◆ TASK BRIEF: Filter the listing below, keeping every line that holds "Redis".

··· RECORDED INFORMATION

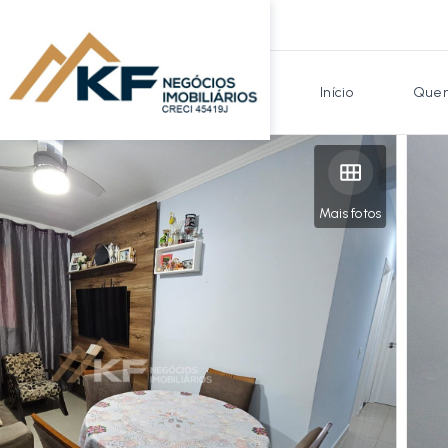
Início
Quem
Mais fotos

······
··· RECORDED INFORMATION

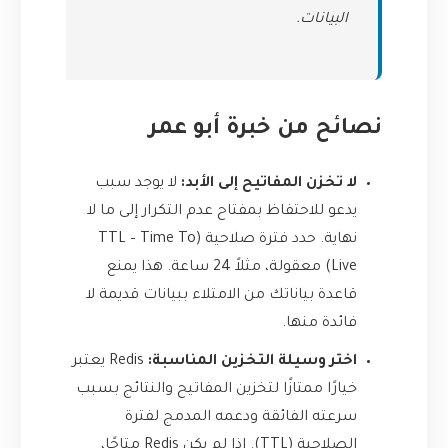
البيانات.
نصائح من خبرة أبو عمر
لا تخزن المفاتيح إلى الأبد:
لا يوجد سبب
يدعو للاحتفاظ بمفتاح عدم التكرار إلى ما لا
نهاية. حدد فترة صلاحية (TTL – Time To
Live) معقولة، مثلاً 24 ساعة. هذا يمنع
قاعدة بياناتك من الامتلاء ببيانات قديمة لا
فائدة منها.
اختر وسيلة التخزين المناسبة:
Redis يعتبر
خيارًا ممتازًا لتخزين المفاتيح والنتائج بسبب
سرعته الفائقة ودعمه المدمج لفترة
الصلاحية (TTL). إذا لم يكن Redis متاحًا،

······

◆ OUTPUT BELOW:
Redis يعتبر
الصلاحية (TTL). إذا لم يكن Redis متاحًا،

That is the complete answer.